__WORK TASK__: Every entry needs to appear again exactly as written below.

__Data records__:
'''

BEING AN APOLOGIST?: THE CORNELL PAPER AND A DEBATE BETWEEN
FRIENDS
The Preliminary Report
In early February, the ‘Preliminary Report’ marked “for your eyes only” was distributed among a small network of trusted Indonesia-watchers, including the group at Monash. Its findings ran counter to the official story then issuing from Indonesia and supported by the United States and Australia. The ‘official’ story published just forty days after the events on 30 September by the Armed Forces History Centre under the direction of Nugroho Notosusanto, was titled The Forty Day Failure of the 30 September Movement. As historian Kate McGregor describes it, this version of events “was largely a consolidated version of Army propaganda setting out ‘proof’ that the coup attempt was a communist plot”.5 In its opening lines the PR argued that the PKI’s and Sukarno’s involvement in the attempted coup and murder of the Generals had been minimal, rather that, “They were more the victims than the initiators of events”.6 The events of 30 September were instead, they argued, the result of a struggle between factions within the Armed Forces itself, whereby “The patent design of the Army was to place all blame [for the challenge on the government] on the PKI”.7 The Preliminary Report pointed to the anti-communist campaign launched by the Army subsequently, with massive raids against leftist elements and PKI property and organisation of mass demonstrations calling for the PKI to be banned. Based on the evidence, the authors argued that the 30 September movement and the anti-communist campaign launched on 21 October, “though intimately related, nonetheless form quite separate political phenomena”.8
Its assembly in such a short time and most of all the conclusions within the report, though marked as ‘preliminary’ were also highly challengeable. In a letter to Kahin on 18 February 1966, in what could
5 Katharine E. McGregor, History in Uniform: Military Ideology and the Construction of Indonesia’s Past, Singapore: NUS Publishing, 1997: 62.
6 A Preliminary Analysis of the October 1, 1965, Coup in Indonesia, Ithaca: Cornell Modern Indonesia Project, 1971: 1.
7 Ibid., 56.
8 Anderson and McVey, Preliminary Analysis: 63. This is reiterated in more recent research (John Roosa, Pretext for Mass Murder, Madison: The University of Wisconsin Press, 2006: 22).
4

'''

__SOLUTION FOR THIS EXERCISE__:
BEING AN APOLOGIST?: THE CORNELL PAPER AND A DEBATE BETWEEN
FRIENDS
The Preliminary Report
In early February, the ‘Preliminary Report’ marked “for your eyes only” was distributed among a small network of trusted Indonesia-watchers, including the group at Monash. Its findings ran counter to the official story then issuing from Indonesia and supported by the United States and Australia. The ‘official’ story published just forty days after the events on 30 September by the Armed Forces History Centre under the direction of Nugroho Notosusanto, was titled The Forty Day Failure of the 30 September Movement. As historian Kate McGregor describes it, this version of events “was largely a consolidated version of Army propaganda setting out ‘proof’ that the coup attempt was a communist plot”.5 In its opening lines the PR argued that the PKI’s and Sukarno’s involvement in the attempted coup and murder of the Generals had been minimal, rather that, “They were more the victims than the initiators of events”.6 The events of 30 September were instead, they argued, the result of a struggle between factions within the Armed Forces itself, whereby “The patent design of the Army was to place all blame [for the challenge on the government] on the PKI”.7 The Preliminary Report pointed to the anti-communist campaign launched by the Army subsequently, with massive raids against leftist elements and PKI property and organisation of mass demonstrations calling for the PKI to be banned. Based on the evidence, the authors argued that the 30 September movement and the anti-communist campaign launched on 21 October, “though intimately related, nonetheless form quite separate political phenomena”.8
Its assembly in such a short time and most of all the conclusions within the report, though marked as ‘preliminary’ were also highly challengeable. In a letter to Kahin on 18 February 1966, in what could
5 Katharine E. McGregor, History in Uniform: Military Ideology and the Construction of Indonesia’s Past, Singapore: NUS Publishing, 1997: 62.
6 A Preliminary Analysis of the October 1, 1965, Coup in Indonesia, Ithaca: Cornell Modern Indonesia Project, 1971: 1.
7 Ibid., 56.
8 Anderson and McVey, Preliminary Analysis: 63. This is reiterated in more recent research (John Roosa, Pretext for Mass Murder, Madison: The University of Wisconsin Press, 2006: 22).
4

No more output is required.